→ **Excerpt provided**

⟨

His father has continued to pay for the classes and I have been taking our child to the classes, which entails getting 2 buses each way across the city (I don't drive). I don't mind keeping this going - it is an activity that our child is very good at and it provides a link to his father, even if his father is not taking him at the moment. I have pretty much sucked up the fact that the bus fares are adding considerably to the family budget (around £30 per month - which is a lot of money for me).

This weekend, I went on the child maintenance calculator and recalculated the amount that his father owes per month. There should be an increase of approx. £50 per month.

On putting this to ExH, ExH feels that he should stop paying the £40 per month for kickboxing classes or else continue paying it and deduct that amount from the £50 extra he owes me.

I feel that the £40 kickboxing shouldn't have a bearing on maintenance - it is a commitment that ExH made separately to our child on the evening they had together (not an overnight). I am continuing to make sure our child can access it despite the time and expense as I don't want him to miss out.

Meanwhile, my monthly expenditure as a whole has increased considerably (by far more than £50 per month) due to now having our child with me full time) and I feel that ExH should not be deducting the money for kickboxing classes from the maintenance I am owed.

⟩

(Pixel coordinate tracking data)
⟨

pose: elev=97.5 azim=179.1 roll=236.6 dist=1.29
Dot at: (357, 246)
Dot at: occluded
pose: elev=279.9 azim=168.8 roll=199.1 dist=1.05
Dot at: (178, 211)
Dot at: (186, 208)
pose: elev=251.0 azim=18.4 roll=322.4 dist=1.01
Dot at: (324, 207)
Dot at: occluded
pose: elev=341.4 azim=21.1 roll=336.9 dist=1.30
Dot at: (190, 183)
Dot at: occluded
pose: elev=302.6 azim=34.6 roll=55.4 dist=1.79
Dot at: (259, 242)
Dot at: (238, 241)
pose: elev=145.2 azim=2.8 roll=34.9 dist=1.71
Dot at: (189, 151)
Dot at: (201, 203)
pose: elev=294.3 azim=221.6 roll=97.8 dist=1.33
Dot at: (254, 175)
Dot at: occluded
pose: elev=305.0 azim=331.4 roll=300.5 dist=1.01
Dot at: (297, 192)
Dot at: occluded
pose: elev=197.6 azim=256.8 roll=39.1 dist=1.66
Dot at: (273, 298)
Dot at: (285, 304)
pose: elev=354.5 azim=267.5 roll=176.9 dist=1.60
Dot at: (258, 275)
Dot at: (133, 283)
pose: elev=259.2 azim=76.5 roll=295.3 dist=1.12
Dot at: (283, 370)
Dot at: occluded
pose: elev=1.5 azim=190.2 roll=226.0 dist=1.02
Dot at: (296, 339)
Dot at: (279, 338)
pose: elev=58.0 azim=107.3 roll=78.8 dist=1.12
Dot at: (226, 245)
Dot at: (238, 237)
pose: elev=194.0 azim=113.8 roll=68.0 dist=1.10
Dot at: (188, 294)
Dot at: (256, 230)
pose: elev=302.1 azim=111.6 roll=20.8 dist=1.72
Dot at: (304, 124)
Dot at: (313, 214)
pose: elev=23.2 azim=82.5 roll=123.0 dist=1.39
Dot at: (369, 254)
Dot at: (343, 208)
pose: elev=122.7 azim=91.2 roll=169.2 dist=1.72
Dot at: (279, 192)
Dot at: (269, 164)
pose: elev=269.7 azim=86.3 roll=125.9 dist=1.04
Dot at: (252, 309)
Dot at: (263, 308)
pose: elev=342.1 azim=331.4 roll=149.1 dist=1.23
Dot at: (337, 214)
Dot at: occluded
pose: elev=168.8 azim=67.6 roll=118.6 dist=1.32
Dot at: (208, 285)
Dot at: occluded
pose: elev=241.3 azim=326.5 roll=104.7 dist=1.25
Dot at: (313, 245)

⟩

→ **What you need to do**
Revise the passage on child maintenance by giving the stretch from "On putting this" through "maintenance I am owed." again, with "kickboxing" replaced by "swimming". Use only the passage on child maintenance and not the data.

→ **Solution to this exercise**
On putting this to ExH, ExH feels that he should stop paying the £40 per month for swimming classes or else continue paying it and deduct that amount from the £50 extra he owes me.

I feel that the £40 swimming shouldn't have a bearing on maintenance - it is a commitment that ExH made separately to our child on the evening they had together (not an overnight). I am continuing to make sure our child can access it despite the time and expense as I don't want him to miss out.

Meanwhile, my monthly expenditure as a whole has increased considerably (by far more than £50 per month) due to now having our child with me full time) and I feel that ExH should not be deducting the money for swimming classes from the maintenance I am owed.